Até que ponto o CBHSF pode contribuir para o êxito do projeto? Como um dos objetivos do CBHSF é implementar política de recursos hídricos em toda a bacia do rio São Francisco, articulando a atuação das entidades intervenientes e deliberando sobre as prioridades de aplicação de recursos oriundos da cobrança pelo uso da água, o Comitê seria um excelente parceiro, podendo contribuir como financiador do pagamento por serviços ambientais já que os demais municípios sergipanos que compõem o Baixo São Francisco são extremamente pobres, o que dificulta a expansão do projeto. O órgão pretende, também, buscar a aprovação do projeto de lei que tramita na Câmara Federal há 7 anos e trata da temática de preservação de nascentes? Os municípios têm autonomia legislativa e administrativa garantida pela Constituição Federal para criar e implantar um programa de pagamento por serviços ambientais (PSA). É claro que, se o PL 792/2007 que tramita da Câmara dos Deputados for aprovado, o trabalho desenvolvido pelo Projeto Nascentes do São Francisco terá ainda maior legitimidade.
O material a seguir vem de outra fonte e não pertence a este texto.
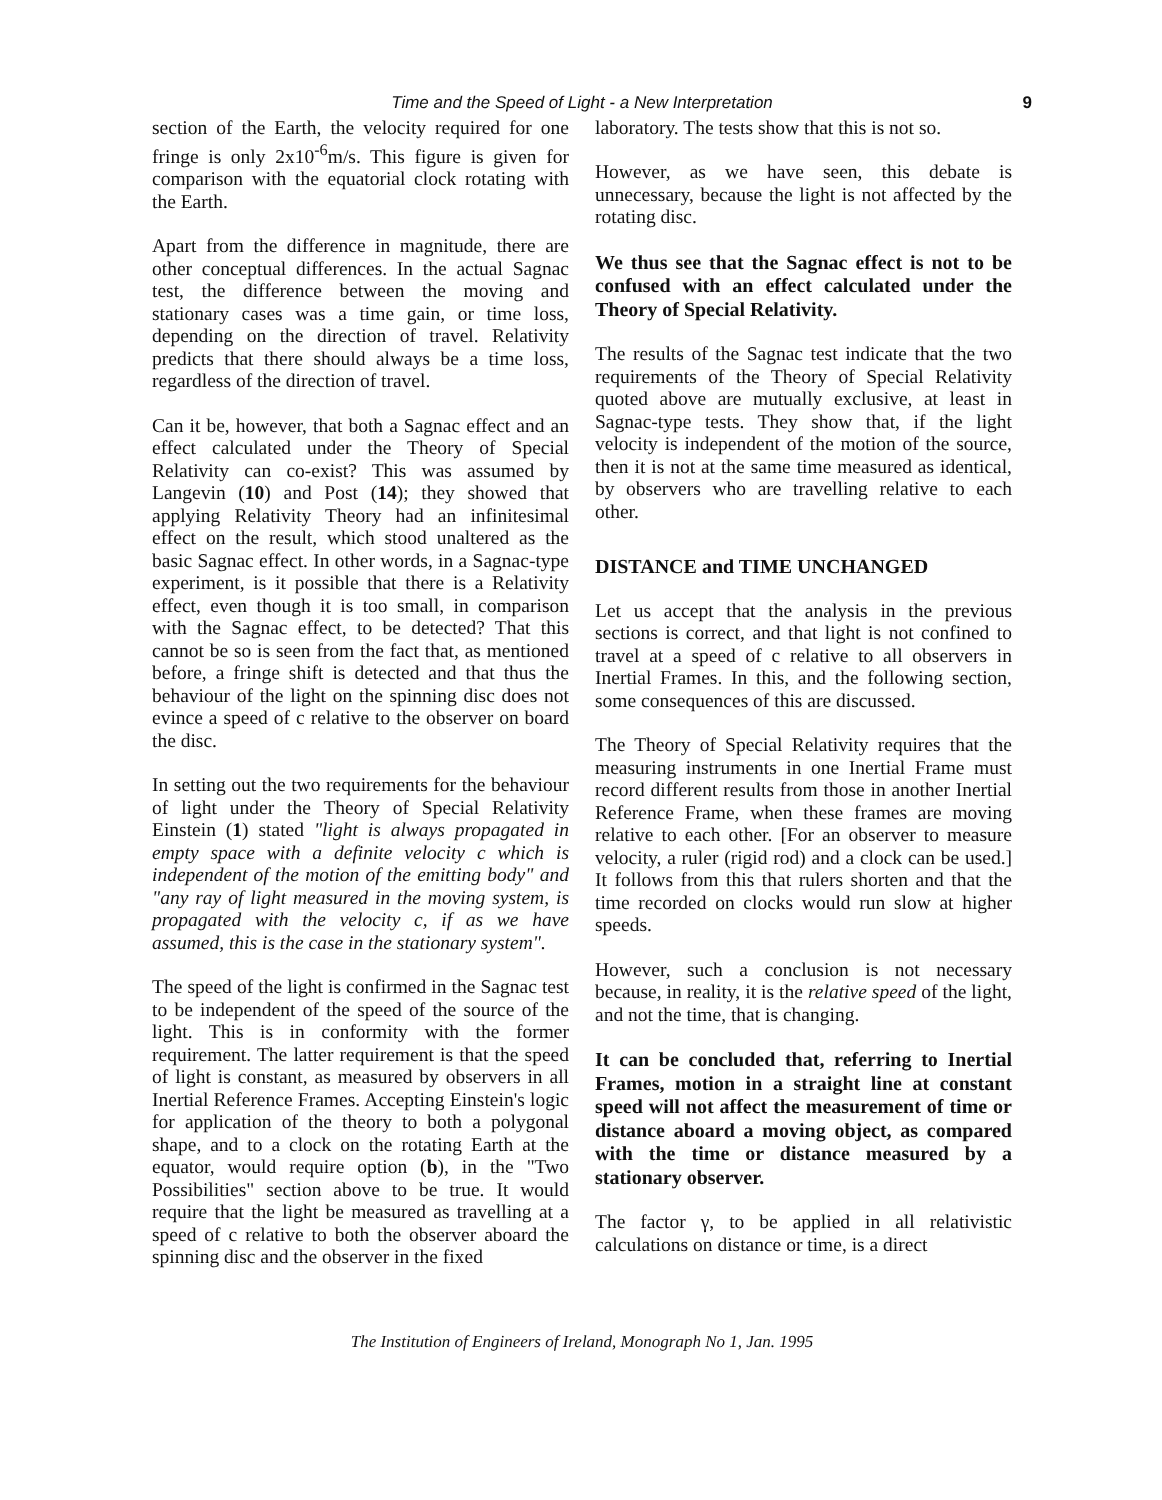Time and the Speed of Light - a New Interpretation 9
section of the Earth, the velocity required for one fringe is only 2x10<sup>-6</sup>m/s. This figure is given for comparison with the equatorial clock rotating with the Earth.
Apart from the difference in magnitude, there are other conceptual differences. In the actual Sagnac test, the difference between the moving and stationary cases was a time gain, or time loss, depending on the direction of travel. Relativity predicts that there should always be a time loss, regardless of the direction of travel.
Can it be, however, that both a Sagnac effect and an effect calculated under the Theory of Special Relativity can co-exist? This was assumed by Langevin (10) and Post (14); they showed that applying Relativity Theory had an infinitesimal effect on the result, which stood unaltered as the basic Sagnac effect. In other words, in a Sagnac-type experiment, is it possible that there is a Relativity effect, even though it is too small, in comparison with the Sagnac effect, to be detected? That this cannot be so is seen from the fact that, as mentioned before, a fringe shift is detected and that thus the behaviour of the light on the spinning disc does not evince a speed of c relative to the observer on board the disc.
In setting out the two requirements for the behaviour of light under the Theory of Special Relativity Einstein (1) stated "light is always propagated in empty space with a definite velocity c which is independent of the motion of the emitting body" and "any ray of light measured in the moving system, is propagated with the velocity c, if as we have assumed, this is the case in the stationary system".
The speed of the light is confirmed in the Sagnac test to be independent of the speed of the source of the light. This is in conformity with the former requirement. The latter requirement is that the speed of light is constant, as measured by observers in all Inertial Reference Frames. Accepting Einstein's logic for application of the theory to both a polygonal shape, and to a clock on the rotating Earth at the equator, would require option (b), in the "Two Possibilities" section above to be true. It would require that the light be measured as travelling at a speed of c relative to both the observer aboard the spinning disc and the observer in the fixed
laboratory. The tests show that this is not so.
However, as we have seen, this debate is unnecessary, because the light is not affected by the rotating disc.
We thus see that the Sagnac effect is not to be confused with an effect calculated under the Theory of Special Relativity.
The results of the Sagnac test indicate that the two requirements of the Theory of Special Relativity quoted above are mutually exclusive, at least in Sagnac-type tests. They show that, if the light velocity is independent of the motion of the source, then it is not at the same time measured as identical, by observers who are travelling relative to each other.
DISTANCE and TIME UNCHANGED
Let us accept that the analysis in the previous sections is correct, and that light is not confined to travel at a speed of c relative to all observers in Inertial Frames. In this, and the following section, some consequences of this are discussed.
The Theory of Special Relativity requires that the measuring instruments in one Inertial Frame must record different results from those in another Inertial Reference Frame, when these frames are moving relative to each other. [For an observer to measure velocity, a ruler (rigid rod) and a clock can be used.] It follows from this that rulers shorten and that the time recorded on clocks would run slow at higher speeds.
However, such a conclusion is not necessary because, in reality, it is the relative speed of the light, and not the time, that is changing.
It can be concluded that, referring to Inertial Frames, motion in a straight line at constant speed will not affect the measurement of time or distance aboard a moving object, as compared with the time or distance measured by a stationary observer.
The factor γ, to be applied in all relativistic calculations on distance or time, is a direct
The Institution of Engineers of Ireland, Monograph No 1, Jan. 1995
A senhora confirmou que pretende participar das reuniões da CCR do Baixo São Francisco. Seu objetivo é se integrar mais às ações do colegiado? Sim. Como exerço no MP a direção do Centro de Apoio ao Rio São Francisco, cujas funções são proteger e revitalizar o rio São Francisco, além de prestar apoio às Promotorias de Justiça com atuação no Baixo São Francisco, e como o Comitê é um órgão colegiado, com atribuição de promover o debate de questões relacionadas a recursos hídricos da bacia do São Francisco, acompanhar essas discussões e propostas de soluções para as problemáticas enfrentadas pelo rio é de suma importância.